In the case reviewed by the Alabama Supreme Court, a patient entered the cryogenic nursery in 2020 and removed the embryos in question from the freezer. When she accidentally dropped them on the floor, the embryos “freeze-burned her skin,” according to the court’s ruling.

The Alabama clinic did not intentionally destroy the three couples’ frozen embryos. But other embryos collected for IVF are routinely destroyed by clinics when they do not meet the criteria for transfer for implantation in the uterus or if patients are able to conceive and do not want more children.


These embryos are often unceremoniously destroyed.

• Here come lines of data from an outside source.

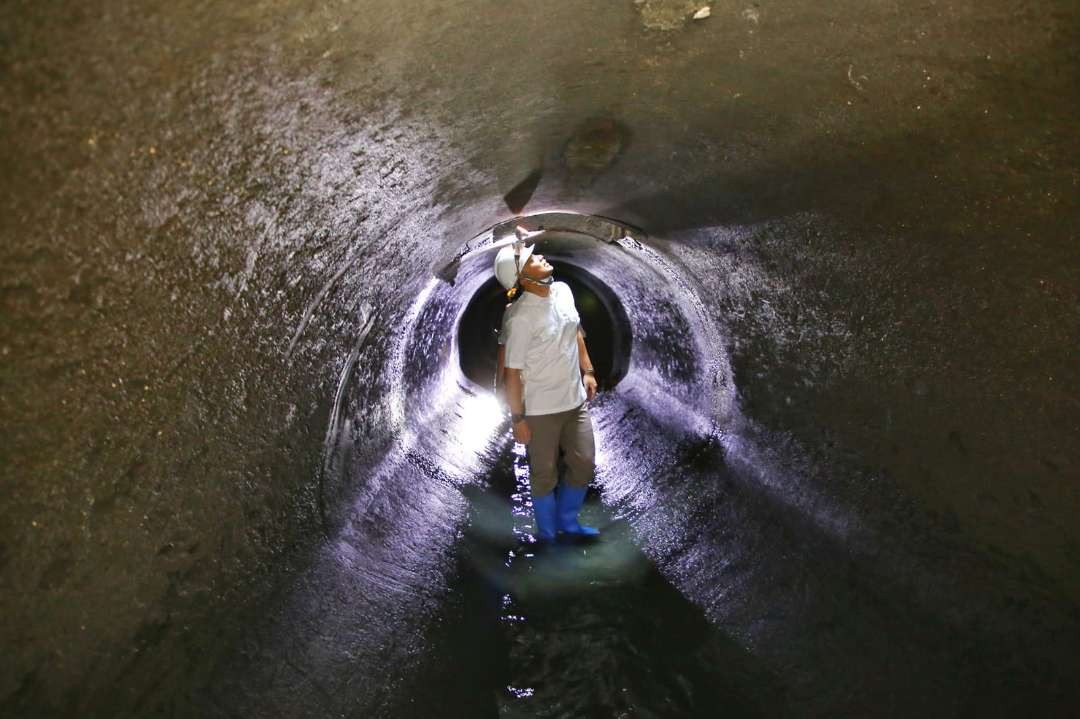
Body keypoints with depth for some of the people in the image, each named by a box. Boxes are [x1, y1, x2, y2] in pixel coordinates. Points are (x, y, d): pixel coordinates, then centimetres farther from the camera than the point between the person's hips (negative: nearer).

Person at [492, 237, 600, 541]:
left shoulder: (563, 291, -3)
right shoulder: (520, 317, -25)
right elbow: (511, 372, -19)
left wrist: (587, 371, 14)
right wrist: (517, 419, -14)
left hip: (576, 400, 7)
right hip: (540, 410, -7)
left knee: (584, 464, 17)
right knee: (545, 475, 12)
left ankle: (567, 521, 40)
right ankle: (547, 533, 35)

A 2019 study collected data from 703 questionnaires from clinics in 65 different countries on the practice of disposing of unused embryos that patients do not plan or cannot use. The results revealed that most doctors discard embryos in a specific “trash can.”

In a 2022 article published in the journal Obstetrics & Gynecology, authors from several American universities commented on concerns raised by the US Supreme Court decision in the Dobbs x Jackson Women’s Health case. The decision reversed the Roe X Wade case, which granted the federal right to abortion in the country.

The researchers note that embryonic loss is “a routine part of nature”:

“When new abortion legislation defines a person from the moment of fertilization, it opens the door to the regulation of embryos in the IVF laboratory. Laws may be enacted that make it impossible to cryopreservate embryos, due to the potential for embryonic loss. “

The researchers question whether patients could be forced to continue further embryo transfers even if they do not wish to have any more children, or whether they would be required to pay for “perpetual” storage of the embryos.

These and other questions remain unanswered following the decision made by the Alabama Supreme Court. As a result, several fertility clinics in the state have already stopped providing IVF treatments.